Écrivez la suite de l'entretien avec Messali Hadj, en partant de la dernière phrase de l'extrait.

= EXTRAIT =
○ ○ ○ ○ ○
Interview de Messali Hadj réalisée par M’hamed Ferid Ghazi et Georges-Albert Astre parue dans Action, 8e année, n° 376, semaine du 13 au 19 décembre 1951

La personnalité de Messali Hadj est assurément l’une des plus marquantes de l’Islam moderne. Président du Parti du Peuple Algérien et président d’honneur du M.T.L.D. (Mouvement pour le Triomphe des Libertés Démocratiques), qui groupent aujourd’hui une grande partie des forces vives du peuple algérien, cet homme de cinquante-trois ans est resté profondément fidèle à ses origines prolétariennes ; il est un ardent défenseur de la communauté musulmane et fut élu vice-président du Congrès Islamique de Karachi, en février dernier.
Il a bien voulu nous accorder un large entretien, dans sa résidence de Chantilly (le « gouvernement » de Vichy l’ayant interdit de séjour en Seine et Seine-et-Oise, cette interdiction a été maintenue). Ses déclarations revêtent une importance toute particulière au moment où les pays arabo-musulmans prennent si fortement position pour une politique d’indépendance et de dignité, à l’heure où le Maghreb se sent étroitement solidaire des peuples en lutte dans tout le Moyen-Orient. Lui-même vient de rentrer d’un long voyage, qui l’a conduit au pèlerinage de la Mecque et en divers pays d’Orient.
Nous demandons à Messali ses impressions sur cette sorte d’ « ambassade » dans les capitales de l’Islam. Il a un large sourire.
– Ambassade ? Si vous voulez. En fait, je fus le dernier pèlerin qu’on laissa partir d’Algérie ! J’avais demandé au gouvernement de l’Algérie l’autorisation de me rendre à la Mecque ; j’attendis quatre mois une réponse qui faillit ne venir jamais. On m’accorda le voyage, à condition expresse d’emprunter l’avion et de ne faire halte en aucun pays. Le gouvernement français avait spécifié sur mon passeport » interdiction de donner un visa pour tout pays autre que l’Arabie séoudite ». Bien entendu, aucun gouvernement arabe ne se soumit à cette prescription. Je fus donc l’hôte aussi bien d’Ibn Seoud que de la Ligue arabe en Egypte, où je passai quarante jours.
○ ○ ○ ○ ○
= DONNÉES RECUEILLIES =
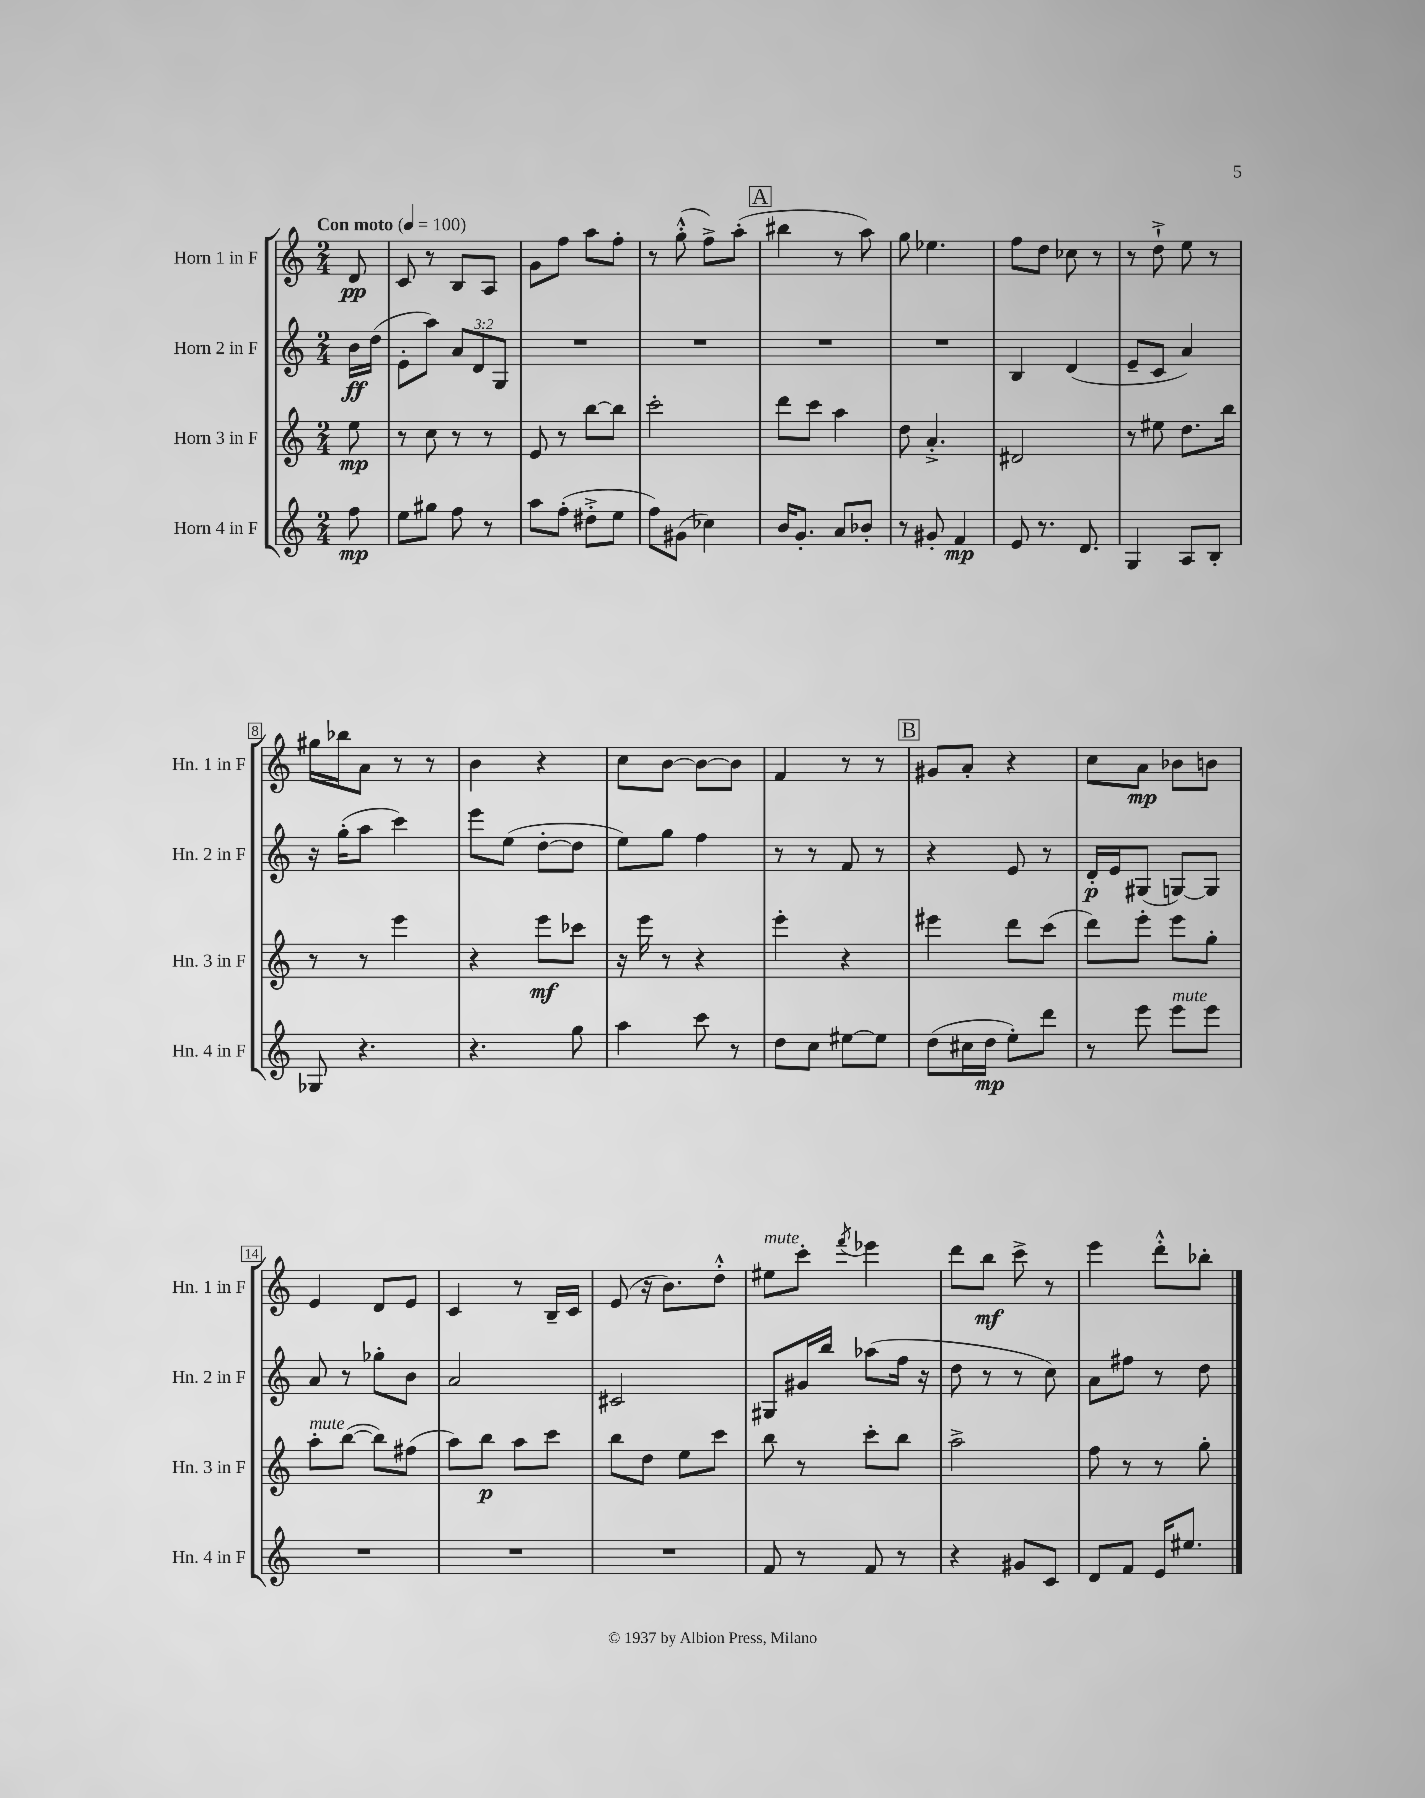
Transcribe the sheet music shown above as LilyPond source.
○ ○ ○ ○ ○
= RÉPONSE PROPOSÉE =
– Ces interdictions, semble-t-il, sont devenues la règle dès qu’il s’agit des représentants de l’Islam ! Le peuple français a été fort ému d’apprendre que la réception organisée par les Algériens de France, à l’intention des délégations arabo-musulmanes de l’O.N.U., avait été interdite samedi dernier ; nous savons, du reste, que les quinze mille arrestations opérées dans la soirée du 8 décembre prouvent l’ampleur la manifestation prévue. Pourriez-vous commenter cette interdiction et nous préciser la signification d’un geste si peu courtois et si peu opportun ?
– Comme vous l’avez dit, il s’agissait non d’un meeting mais d’une réception organisée par tous les Algériens de toutes les tendances, et l’on pourrait se livrer à de multiples considérations sur ce geste regrettable du gouvernement ! Il m’apparaît que l’impérialisme français, se trouvant désormais à bout d’arguments (son attitude à la commission des Tutelles de l’O.N.U. en témoigne), a été acculé à ce moyen si impopulaire pour cacher les dessous de sa politique coloniale. Les travailleurs algériens auraient eu enfin le moyen de dire leur situation à leurs frères arabes des pays orientaux. Quelle atteinte pour un gouvernement qui n’a cessé de vouloir séparer l’Algérie du reste du monde arabo-islamique (c’est là qu’il faudrait parler de « rideau de fer ») et qui a fondé sa politique coloniale, en ce qui nous concerne, sur un « berbérisme » créé de toutes pièces. Du reste, l’opinion publique française aurait pu connaitre de la sorte les dessous de cette politique, en entendant les représentants qualifiés du peuple algérien dire à leurs frères leur douleur, leurs aspirations, leurs espérances, et cela, il fallait évidemment l’éviter.
– Azzam Pacha devait, n’est-ce pas, venir à cette réception ?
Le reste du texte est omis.